▶ [The task] Using the listing below, report each line holding the string "SELECT".
=== Information ===
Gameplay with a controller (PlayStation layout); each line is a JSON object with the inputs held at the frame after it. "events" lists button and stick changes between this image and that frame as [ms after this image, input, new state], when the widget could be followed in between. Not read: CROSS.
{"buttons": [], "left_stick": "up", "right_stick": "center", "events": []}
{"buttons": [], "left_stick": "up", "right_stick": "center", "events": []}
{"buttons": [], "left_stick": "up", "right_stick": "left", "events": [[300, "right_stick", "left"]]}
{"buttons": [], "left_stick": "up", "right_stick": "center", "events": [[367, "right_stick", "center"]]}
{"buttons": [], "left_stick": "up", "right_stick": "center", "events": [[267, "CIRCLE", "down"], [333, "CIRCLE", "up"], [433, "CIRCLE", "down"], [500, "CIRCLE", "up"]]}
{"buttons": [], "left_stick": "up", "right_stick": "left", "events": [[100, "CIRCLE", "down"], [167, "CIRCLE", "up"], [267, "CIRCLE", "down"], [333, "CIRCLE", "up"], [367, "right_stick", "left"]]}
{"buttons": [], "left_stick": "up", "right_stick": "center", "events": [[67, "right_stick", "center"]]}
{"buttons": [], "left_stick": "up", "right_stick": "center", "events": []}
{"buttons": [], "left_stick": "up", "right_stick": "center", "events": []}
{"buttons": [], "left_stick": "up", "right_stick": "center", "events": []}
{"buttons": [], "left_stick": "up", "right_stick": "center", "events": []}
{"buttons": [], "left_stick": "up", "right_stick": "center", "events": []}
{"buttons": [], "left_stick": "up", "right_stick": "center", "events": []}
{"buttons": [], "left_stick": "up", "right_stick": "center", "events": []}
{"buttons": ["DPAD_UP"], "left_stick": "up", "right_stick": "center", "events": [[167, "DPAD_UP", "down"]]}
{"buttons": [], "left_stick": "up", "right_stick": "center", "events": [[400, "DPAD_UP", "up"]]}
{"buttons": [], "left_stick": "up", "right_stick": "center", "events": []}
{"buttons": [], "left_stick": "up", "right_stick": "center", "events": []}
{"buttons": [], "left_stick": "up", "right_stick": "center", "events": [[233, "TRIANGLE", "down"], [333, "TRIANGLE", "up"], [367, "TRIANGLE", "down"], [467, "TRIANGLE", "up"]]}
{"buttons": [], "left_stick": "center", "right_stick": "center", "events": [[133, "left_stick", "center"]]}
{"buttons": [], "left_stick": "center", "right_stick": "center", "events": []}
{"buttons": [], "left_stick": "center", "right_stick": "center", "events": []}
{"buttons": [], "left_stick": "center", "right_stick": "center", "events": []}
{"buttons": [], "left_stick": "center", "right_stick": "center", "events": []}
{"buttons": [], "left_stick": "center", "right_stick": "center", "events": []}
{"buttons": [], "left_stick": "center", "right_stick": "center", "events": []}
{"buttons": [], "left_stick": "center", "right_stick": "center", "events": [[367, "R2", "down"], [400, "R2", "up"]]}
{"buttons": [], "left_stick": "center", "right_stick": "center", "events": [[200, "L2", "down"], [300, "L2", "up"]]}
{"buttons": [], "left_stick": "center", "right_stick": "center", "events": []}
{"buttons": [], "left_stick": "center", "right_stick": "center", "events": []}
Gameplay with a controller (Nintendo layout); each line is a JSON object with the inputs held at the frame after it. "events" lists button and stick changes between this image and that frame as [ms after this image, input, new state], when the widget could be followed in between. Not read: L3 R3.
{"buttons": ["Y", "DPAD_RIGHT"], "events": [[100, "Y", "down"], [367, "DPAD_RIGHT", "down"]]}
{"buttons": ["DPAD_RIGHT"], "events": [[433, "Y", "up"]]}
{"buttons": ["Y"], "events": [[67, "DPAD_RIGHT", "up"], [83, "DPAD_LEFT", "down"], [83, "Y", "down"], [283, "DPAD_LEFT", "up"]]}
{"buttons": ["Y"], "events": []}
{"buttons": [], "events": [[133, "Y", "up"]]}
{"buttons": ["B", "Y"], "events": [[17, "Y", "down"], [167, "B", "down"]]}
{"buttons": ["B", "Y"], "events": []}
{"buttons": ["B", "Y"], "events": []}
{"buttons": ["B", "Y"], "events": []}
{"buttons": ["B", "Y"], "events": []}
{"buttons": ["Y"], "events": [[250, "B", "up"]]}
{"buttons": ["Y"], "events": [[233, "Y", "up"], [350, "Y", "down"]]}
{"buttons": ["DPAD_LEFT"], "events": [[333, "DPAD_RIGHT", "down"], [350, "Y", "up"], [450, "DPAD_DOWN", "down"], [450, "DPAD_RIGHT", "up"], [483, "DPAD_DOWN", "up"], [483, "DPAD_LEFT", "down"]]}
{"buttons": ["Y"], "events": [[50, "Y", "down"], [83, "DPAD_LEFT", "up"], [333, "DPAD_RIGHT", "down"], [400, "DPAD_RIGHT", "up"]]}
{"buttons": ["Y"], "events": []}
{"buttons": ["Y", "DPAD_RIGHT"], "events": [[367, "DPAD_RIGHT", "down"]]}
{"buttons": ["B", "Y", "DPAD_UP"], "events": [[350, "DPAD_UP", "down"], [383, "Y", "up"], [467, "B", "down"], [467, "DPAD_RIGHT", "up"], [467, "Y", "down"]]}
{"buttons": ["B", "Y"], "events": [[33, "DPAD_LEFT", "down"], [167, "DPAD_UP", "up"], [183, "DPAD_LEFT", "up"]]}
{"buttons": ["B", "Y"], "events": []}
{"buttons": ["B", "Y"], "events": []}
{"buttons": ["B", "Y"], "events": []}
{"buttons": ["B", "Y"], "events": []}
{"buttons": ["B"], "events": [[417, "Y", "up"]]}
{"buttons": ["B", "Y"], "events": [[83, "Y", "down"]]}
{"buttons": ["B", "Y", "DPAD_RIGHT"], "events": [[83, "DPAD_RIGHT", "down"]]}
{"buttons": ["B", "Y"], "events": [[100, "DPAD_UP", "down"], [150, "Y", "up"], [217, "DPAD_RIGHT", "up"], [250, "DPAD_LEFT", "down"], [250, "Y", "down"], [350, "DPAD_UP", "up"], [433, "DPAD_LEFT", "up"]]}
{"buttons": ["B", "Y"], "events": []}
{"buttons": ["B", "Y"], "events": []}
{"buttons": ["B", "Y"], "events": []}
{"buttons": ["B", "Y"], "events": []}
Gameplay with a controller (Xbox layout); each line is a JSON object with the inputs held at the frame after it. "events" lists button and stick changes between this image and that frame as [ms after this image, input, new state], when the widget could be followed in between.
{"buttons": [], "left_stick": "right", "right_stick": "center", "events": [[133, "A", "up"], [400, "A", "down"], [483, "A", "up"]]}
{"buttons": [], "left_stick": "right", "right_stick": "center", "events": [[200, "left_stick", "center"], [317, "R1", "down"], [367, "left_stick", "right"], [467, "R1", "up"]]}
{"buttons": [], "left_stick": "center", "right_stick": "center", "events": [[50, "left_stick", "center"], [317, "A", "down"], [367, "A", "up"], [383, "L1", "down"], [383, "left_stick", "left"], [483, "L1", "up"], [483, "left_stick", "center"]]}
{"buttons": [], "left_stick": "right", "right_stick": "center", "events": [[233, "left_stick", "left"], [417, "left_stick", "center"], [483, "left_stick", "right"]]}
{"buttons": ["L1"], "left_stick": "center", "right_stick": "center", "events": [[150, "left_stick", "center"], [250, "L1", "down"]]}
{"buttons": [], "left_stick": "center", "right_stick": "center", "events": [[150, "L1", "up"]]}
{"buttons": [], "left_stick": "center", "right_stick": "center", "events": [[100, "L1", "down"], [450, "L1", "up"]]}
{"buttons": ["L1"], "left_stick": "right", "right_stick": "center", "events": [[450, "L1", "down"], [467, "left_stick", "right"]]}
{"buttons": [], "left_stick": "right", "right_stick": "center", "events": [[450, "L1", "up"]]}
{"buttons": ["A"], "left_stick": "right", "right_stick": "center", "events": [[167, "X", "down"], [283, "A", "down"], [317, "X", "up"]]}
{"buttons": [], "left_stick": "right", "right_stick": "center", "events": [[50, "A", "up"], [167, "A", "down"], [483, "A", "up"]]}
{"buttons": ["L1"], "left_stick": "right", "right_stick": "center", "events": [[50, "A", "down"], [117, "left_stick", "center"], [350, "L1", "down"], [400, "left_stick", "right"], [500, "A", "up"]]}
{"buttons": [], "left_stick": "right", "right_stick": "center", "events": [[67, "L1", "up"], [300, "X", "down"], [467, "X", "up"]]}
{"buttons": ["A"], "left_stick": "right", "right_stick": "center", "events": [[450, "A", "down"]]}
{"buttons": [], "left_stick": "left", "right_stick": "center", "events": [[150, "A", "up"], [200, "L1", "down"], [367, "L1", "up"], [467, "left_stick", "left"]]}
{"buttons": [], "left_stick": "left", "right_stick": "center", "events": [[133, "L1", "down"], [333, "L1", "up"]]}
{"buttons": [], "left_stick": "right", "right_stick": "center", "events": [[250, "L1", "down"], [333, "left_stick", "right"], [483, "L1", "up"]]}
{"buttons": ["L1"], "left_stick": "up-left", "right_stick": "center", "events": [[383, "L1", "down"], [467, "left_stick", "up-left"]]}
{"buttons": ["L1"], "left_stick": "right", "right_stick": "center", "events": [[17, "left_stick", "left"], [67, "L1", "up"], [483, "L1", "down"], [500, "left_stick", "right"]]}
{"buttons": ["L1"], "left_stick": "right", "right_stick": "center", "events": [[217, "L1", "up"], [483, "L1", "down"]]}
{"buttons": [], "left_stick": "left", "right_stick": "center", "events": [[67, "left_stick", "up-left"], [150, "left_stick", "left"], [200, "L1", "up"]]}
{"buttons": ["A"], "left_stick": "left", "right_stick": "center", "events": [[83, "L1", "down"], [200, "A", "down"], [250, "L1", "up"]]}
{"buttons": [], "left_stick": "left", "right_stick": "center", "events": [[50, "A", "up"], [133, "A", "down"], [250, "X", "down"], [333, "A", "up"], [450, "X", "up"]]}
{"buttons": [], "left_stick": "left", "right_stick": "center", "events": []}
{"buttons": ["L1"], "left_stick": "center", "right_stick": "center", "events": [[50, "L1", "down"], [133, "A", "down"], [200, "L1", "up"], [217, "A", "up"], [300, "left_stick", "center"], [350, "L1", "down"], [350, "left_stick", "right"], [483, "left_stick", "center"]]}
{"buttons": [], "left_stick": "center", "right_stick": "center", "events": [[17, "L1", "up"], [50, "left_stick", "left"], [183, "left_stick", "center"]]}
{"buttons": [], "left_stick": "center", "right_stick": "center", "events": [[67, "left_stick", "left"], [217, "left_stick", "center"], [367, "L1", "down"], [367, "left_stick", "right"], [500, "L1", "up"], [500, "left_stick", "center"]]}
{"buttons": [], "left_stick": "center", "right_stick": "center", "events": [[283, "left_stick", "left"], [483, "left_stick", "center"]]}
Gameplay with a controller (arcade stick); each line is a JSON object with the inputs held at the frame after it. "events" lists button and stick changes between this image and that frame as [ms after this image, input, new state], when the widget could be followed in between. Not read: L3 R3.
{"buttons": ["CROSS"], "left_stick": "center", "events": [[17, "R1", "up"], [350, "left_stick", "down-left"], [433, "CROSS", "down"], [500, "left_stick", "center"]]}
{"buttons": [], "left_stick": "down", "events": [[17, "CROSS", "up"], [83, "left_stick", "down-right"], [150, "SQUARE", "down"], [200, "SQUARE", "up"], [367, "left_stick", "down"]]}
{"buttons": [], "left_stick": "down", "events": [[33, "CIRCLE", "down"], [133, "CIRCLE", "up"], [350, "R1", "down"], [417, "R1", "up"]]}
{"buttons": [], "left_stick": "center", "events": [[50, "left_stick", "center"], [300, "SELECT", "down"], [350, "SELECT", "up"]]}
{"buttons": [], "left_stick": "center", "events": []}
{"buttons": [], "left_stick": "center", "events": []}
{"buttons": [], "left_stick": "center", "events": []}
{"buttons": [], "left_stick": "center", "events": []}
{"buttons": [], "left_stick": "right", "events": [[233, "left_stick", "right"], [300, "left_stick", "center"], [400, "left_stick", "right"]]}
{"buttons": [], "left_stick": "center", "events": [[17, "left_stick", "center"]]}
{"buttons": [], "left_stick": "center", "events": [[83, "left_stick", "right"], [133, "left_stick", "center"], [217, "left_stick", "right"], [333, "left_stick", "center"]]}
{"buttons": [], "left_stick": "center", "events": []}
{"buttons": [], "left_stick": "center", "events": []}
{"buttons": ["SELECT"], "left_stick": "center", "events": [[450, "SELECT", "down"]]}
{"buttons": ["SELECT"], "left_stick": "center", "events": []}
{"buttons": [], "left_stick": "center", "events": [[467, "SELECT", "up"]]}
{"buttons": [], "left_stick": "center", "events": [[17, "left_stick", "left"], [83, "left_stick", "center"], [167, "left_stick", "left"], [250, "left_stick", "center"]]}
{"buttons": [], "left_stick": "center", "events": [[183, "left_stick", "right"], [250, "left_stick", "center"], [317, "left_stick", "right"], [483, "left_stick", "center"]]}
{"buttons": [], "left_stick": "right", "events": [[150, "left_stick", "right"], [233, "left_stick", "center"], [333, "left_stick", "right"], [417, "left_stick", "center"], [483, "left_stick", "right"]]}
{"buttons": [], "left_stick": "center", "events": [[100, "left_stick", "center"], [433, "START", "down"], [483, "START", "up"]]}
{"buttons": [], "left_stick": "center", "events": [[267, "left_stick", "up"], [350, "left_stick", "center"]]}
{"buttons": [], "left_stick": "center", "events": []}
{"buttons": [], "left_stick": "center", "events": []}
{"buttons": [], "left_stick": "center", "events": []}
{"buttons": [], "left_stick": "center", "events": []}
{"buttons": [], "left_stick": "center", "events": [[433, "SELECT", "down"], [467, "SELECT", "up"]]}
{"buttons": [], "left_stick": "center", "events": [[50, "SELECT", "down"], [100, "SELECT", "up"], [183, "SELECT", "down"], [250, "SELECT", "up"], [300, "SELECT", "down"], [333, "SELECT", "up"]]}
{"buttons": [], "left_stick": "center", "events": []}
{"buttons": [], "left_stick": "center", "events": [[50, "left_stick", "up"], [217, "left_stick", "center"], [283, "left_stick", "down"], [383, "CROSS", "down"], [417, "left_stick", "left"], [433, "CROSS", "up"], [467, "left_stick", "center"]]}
===
▶ [Result of the task]
{"buttons": [], "left_stick": "center", "events": [[50, "left_stick", "center"], [300, "SELECT", "down"], [350, "SELECT", "up"]]}
{"buttons": ["SELECT"], "left_stick": "center", "events": [[450, "SELECT", "down"]]}
{"buttons": ["SELECT"], "left_stick": "center", "events": []}
{"buttons": [], "left_stick": "center", "events": [[467, "SELECT", "up"]]}
{"buttons": [], "left_stick": "center", "events": [[433, "SELECT", "down"], [467, "SELECT", "up"]]}
{"buttons": [], "left_stick": "center", "events": [[50, "SELECT", "down"], [100, "SELECT", "up"], [183, "SELECT", "down"], [250, "SELECT", "up"], [300, "SELECT", "down"], [333, "SELECT", "up"]]}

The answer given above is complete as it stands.